Based on this facility's data, families visiting should ask: "How do you ensure continuity of care given staff turnover, and what is your staff retention strategy?" "Can I visit during a mealtime to observe dining assistance and food quality?" "How do you handle medical emergencies, and what is your hospital transfer rate?" "Can I speak with family members of current residents about their experience?" These questions are particularly relevant given the facility's high staff turnover rate.

Is Millard County Care And Rehabilitation Safe?

Based on CMS inspection data, Millard County Care and Rehabilitation has a clean safety record: no substantiated abuse findings (meaning no confirmed cases of resident harm), no Immediate Jeopardy citations (the most serious violation level indicating risk of serious injury or death), and is not on the Special Focus Facility watch list (a federal program monitoring the lowest-performing 1% of nursing homes). The facility has a 3-star overall rating and ranks #100 of 100 nursing homes in Utah.

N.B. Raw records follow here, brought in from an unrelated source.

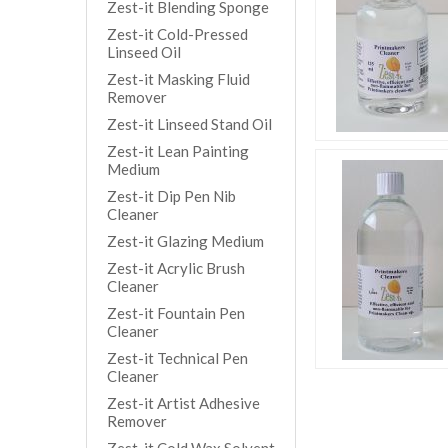
Zest-it Blending Sponge
Zest-it Cold-Pressed
Linseed Oil
Zest-it Masking Fluid
Remover
Zest-it Linseed Stand Oil
Zest-it Lean Painting
Medium
Zest-it Dip Pen Nib
Cleaner
Zest-it Glazing Medium
Zest-it Acrylic Brush
Cleaner
Zest-it Fountain Pen
Cleaner
Zest-it Technical Pen
Cleaner
Zest-it Artist Adhesive
Remover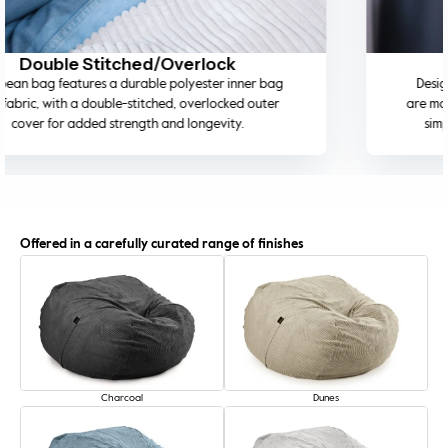
Machine Washable Cover
Designed for everyday living, the removable covers
are machine washable on a cold wash, making cleaning
simple while preserving fabric quality and colour.
Offered in a carefully curated range of finishes
Charcoal
Dunes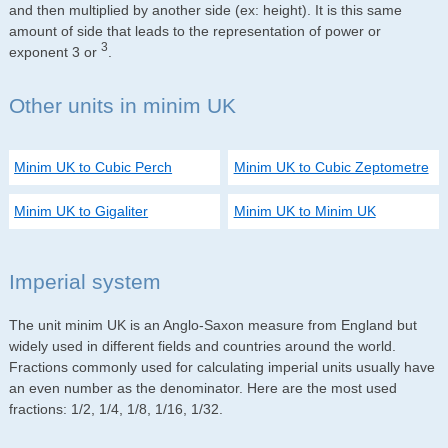
and then multiplied by another side (ex: height). It is this same
amount of side that leads to the representation of power or
3
exponent 3 or
.
Other units in minim UK
Minim UK to Cubic Perch
Minim UK to Cubic Zeptometre
Minim UK to Gigaliter
Minim UK to Minim UK
Imperial system
The unit minim UK is an Anglo-Saxon measure from England but
widely used in different fields and countries around the world.
Fractions commonly used for calculating imperial units usually have
an even number as the denominator. Here are the most used
fractions: 1/2, 1/4, 1/8, 1/16, 1/32.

While no facility is perfect, families should still ask about staff-to-resident ratios and recent inspection results during their visit.

Do Nurses at Millard County Care And Rehabilitation Stick Around?

Staff turnover at Millard County Care and Rehabilitation is high. At 86%, the facility is 40 percentage points above the Utah average of 46%. Registered Nurse turnover is particularly concerning at 90%. RNs handle complex medical decisions and coordinate care — frequent RN changes can directly impact care quality. High turnover means new staff may not know residents' individual needs, medications, or preferences. It can also be disorienting for residents, especially those with dementia who rely on familiar faces. Families should ask: What is causing the turnover? What retention programs are in place? How do you ensure care continuity during staff transitions?

Was Millard County Care And Rehabilitation Ever Fined?

Millard County Care and Rehabilitation has been fined $19,656 across 1 penalty action. This is below the Utah average of $33,275. While any fine indicates a compliance issue, fines under $50,000 are relatively common and typically reflect isolated problems that were subsequently corrected. Families should ask what specific issues led to these fines and confirm they've been resolved.

Is Millard County Care And Rehabilitation on Any Federal Watch List?

Millard County Care and Rehabilitation is not on any federal watch list. The most significant is the Special Focus Facility (SFF) program, which identifies the bottom 1% of nursing homes nationally based on persistent, serious quality problems. Not being on this list means the facility has avoided the pattern of deficiencies that triggers enhanced federal oversight. This is a positive indicator, though families should still review the facility's inspection history directly.